Other cases of legitimate policies being blocked include the obstruction of social housing measures, public healthcare initiatives and consumer protection legislation regarding harmful substances.
They also involve bans on single-use plastics, sugar taxes, and restrictions on tourist accommodation and gambling.
In almost all cases, the business sector has either been able to roll back, delay, or weaken progressive legislation.
We're moving in the wrong direction
Now, under the slogan of "completing the Single Market", new proposals by the European Commission and corporate lobby groups are pushing us even further in the wrong direction by seeking to strengthen existing rules and enforcement mechanisms.
In June 2022, these lobby groups demanded that the EU remove “all barriers to cross-border business operations and intra-EU investments, forming a fully-fledged Single Market for all economic activities” and highlighted deregulation of the services sector as a main priority.
Sure enough, the Commission's March 2023 communication on "The Single Market at 30" announced a whole range of new initiatives for "enforcing existing Single Market rules and removing member state-level barriers”, closely mirroring the demands of corporate lobby groups like the European Roundtable of Industrialists (ERT) and BusinessEurope.
What these corporate players want is essentially a pre-emption of national-level initiatives that don't fit their agenda.
This could mean that even where there is no active complaint, new national-level regulations will face tougher scrutiny at an even earlier stage of decision-making.
And the threat of rules being considered obstacles to the Single Market could have a freezing effect, stopping governments or municipalities from even attempting to introduce new social or ecological regulations.
The state is crucial in tackling catastrophes head-on
The European Trade Union Conference (ETUC) described the reforms as putting "the EU on course for a race to the bottom".
Meanwhile, Corporate Europe Observatory's recommendations, as well as a new civil society sign-on letter to the European Commission, call for a recalibration of how Single Market rules apply to things like public services, social justice, and climate protection measures.

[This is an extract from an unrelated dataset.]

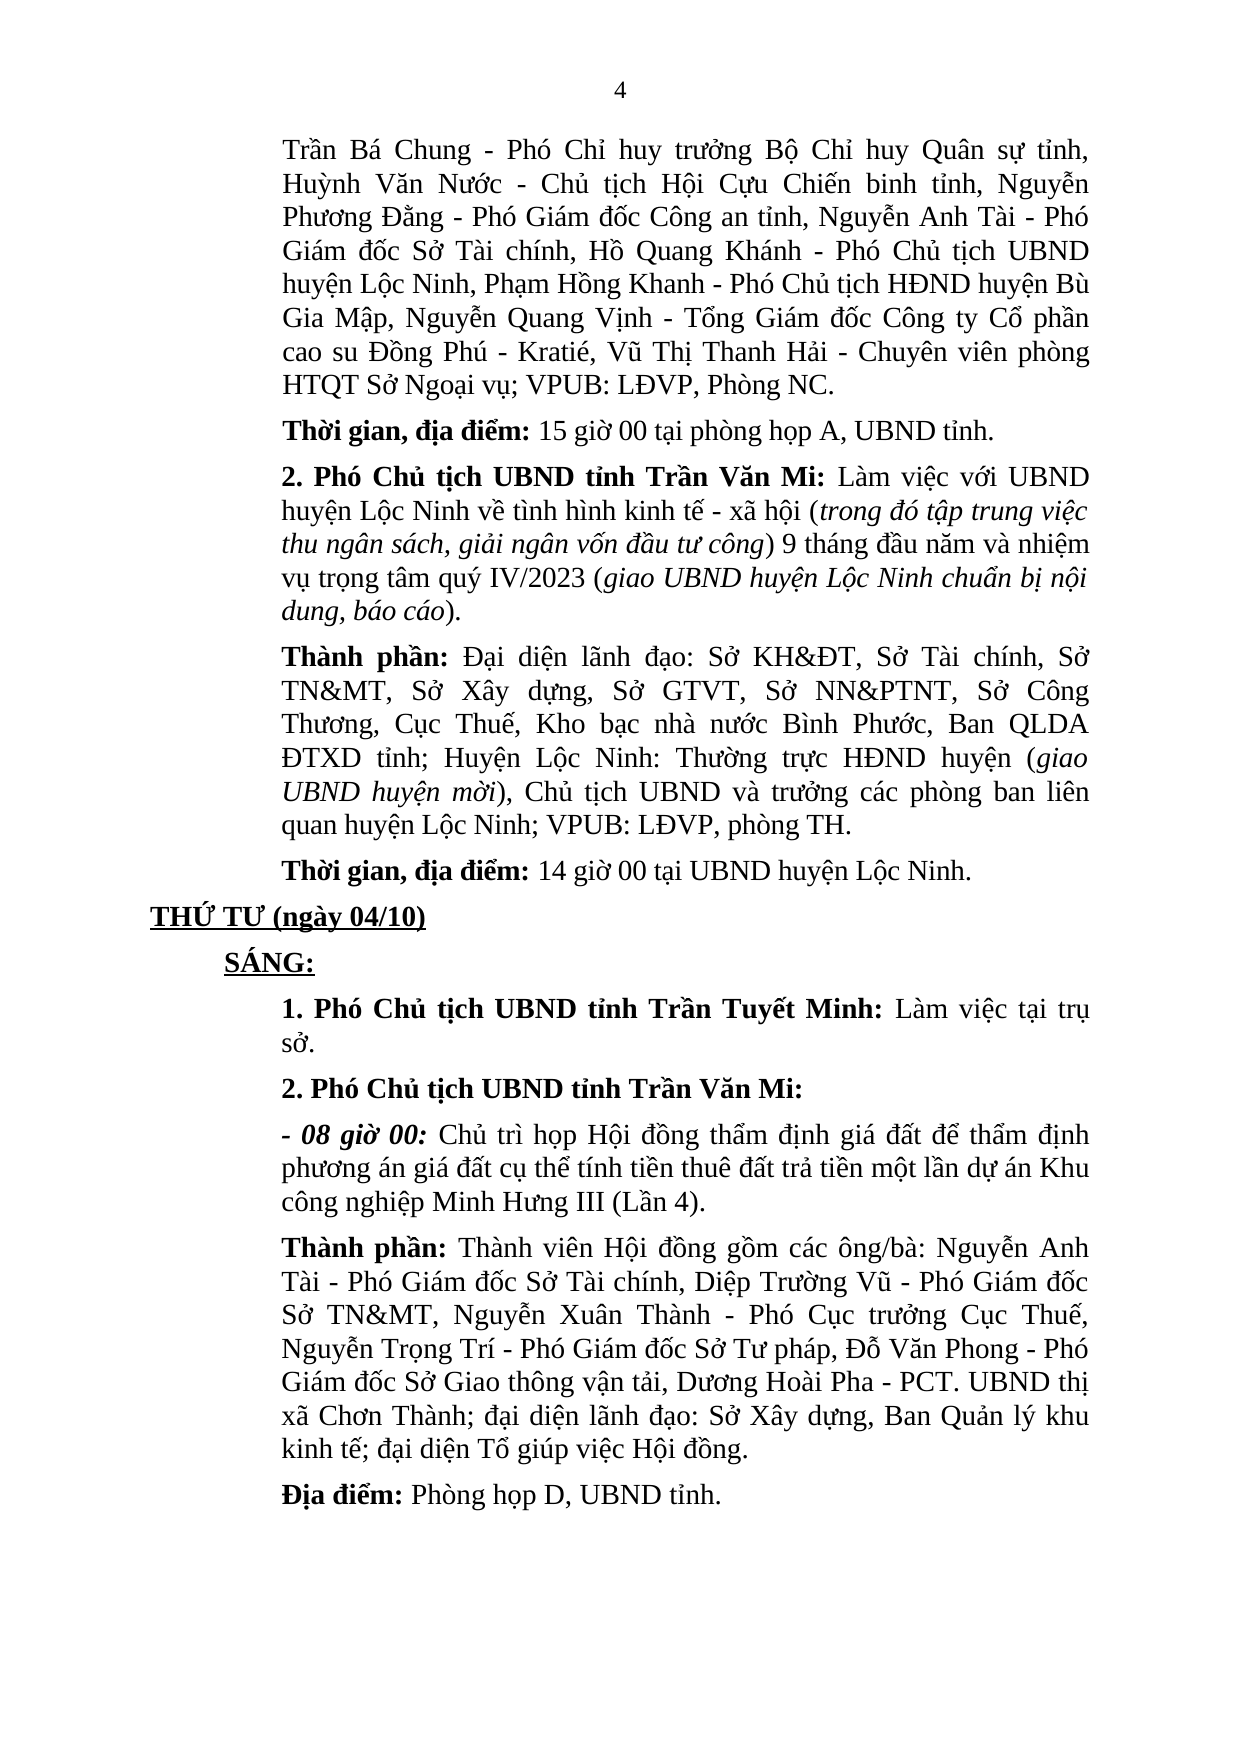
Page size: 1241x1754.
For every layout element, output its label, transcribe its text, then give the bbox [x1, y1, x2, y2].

Because if the COVID-19 pandemic, cost of living, and climate crises have taught us anything, it is that the role of the state is crucial in tackling these catastrophes head-on.

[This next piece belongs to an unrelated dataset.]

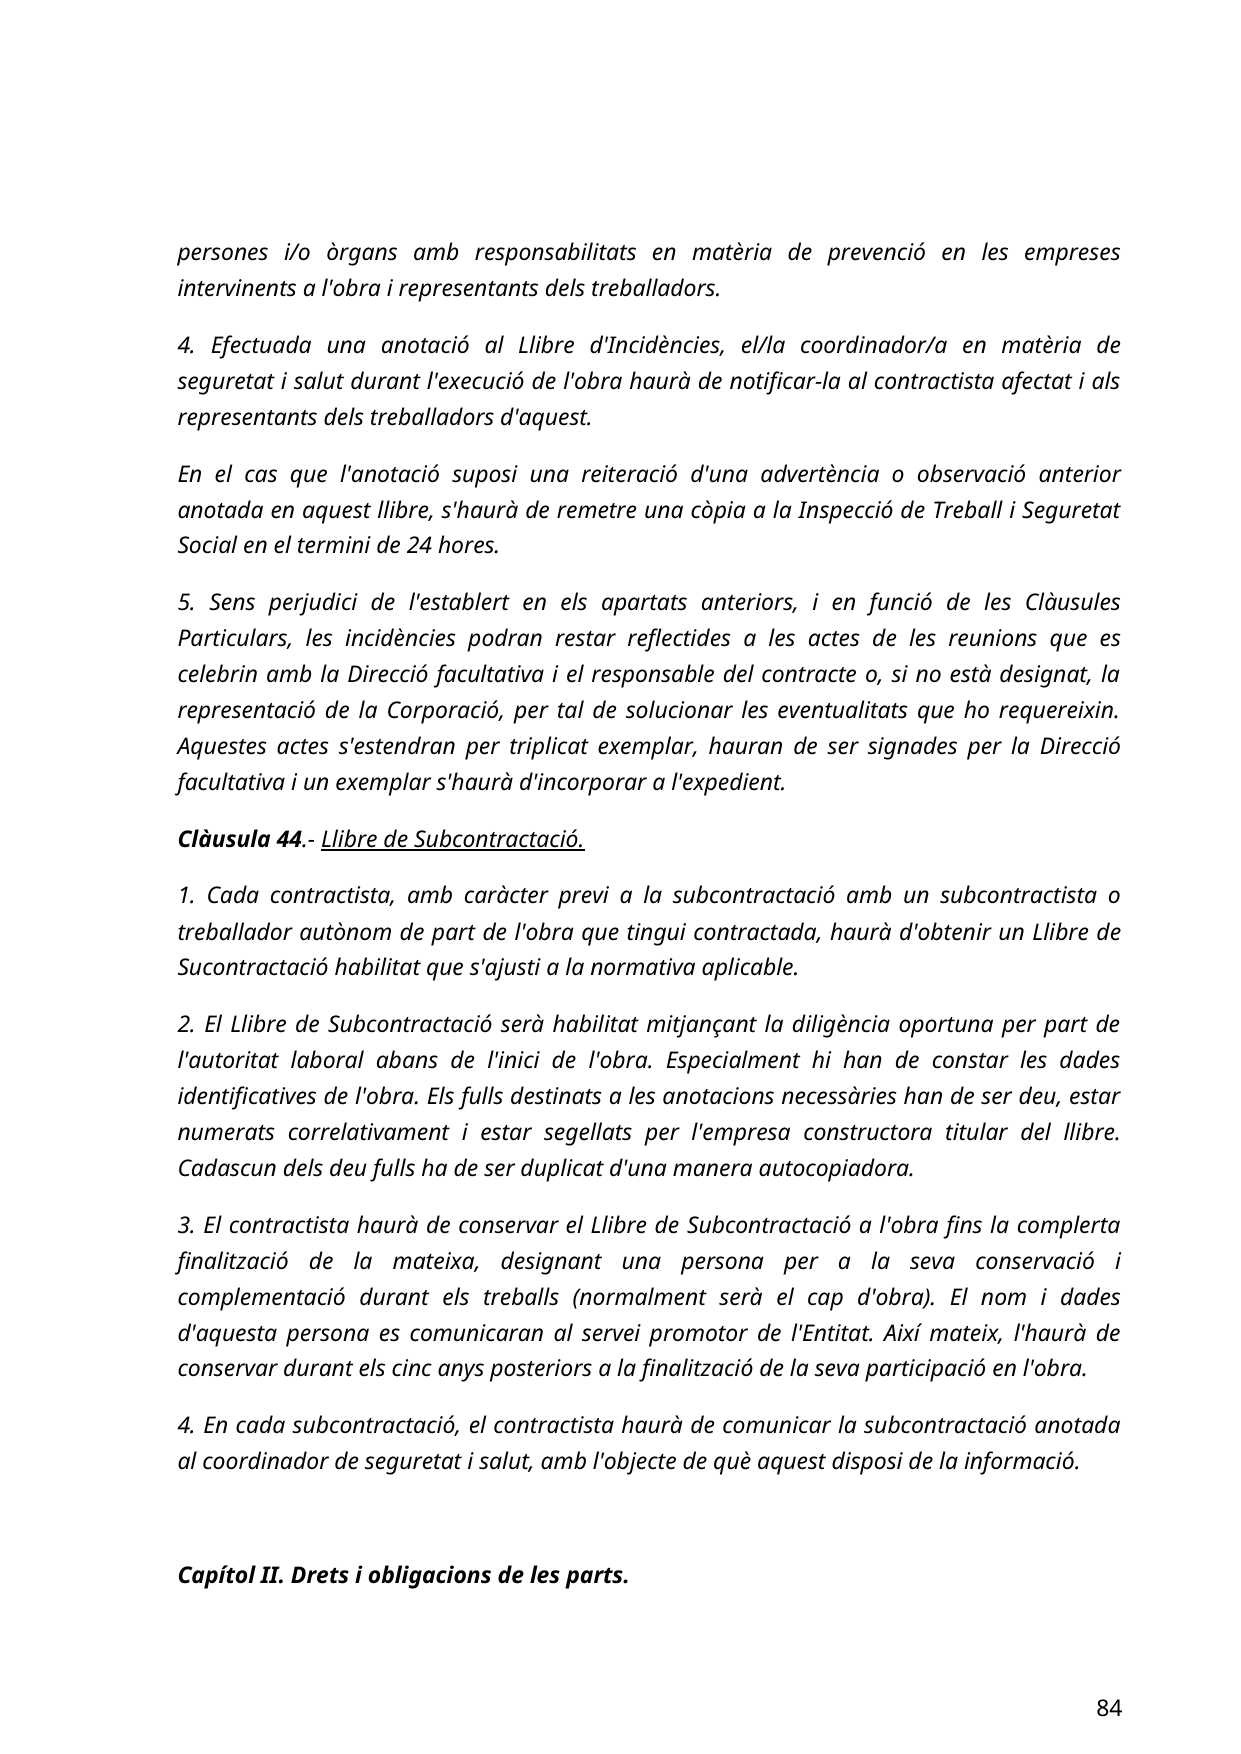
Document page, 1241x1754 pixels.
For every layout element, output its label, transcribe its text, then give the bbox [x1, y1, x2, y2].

In order for Europe to protect and expand its public services and social protections and genuinely tackle the climate crisis, it will need to turn its back on neoliberalism and take steps to modernise Single Market governance so that the national and local measures needed for a just ecological transition are safeguarded.
We need to change the paradigm. Instead of removing industry-identified "obstacles" to the EU's Single Market, we must focus on removing the real obstacles to a socially and ecologically just transition.
Olivier Hoedeman is a researcher and campaigner at Corporate Europe Observatory, a non-profit research and campaign group aiming to expose any effects of corporate lobbying on EU policymaking.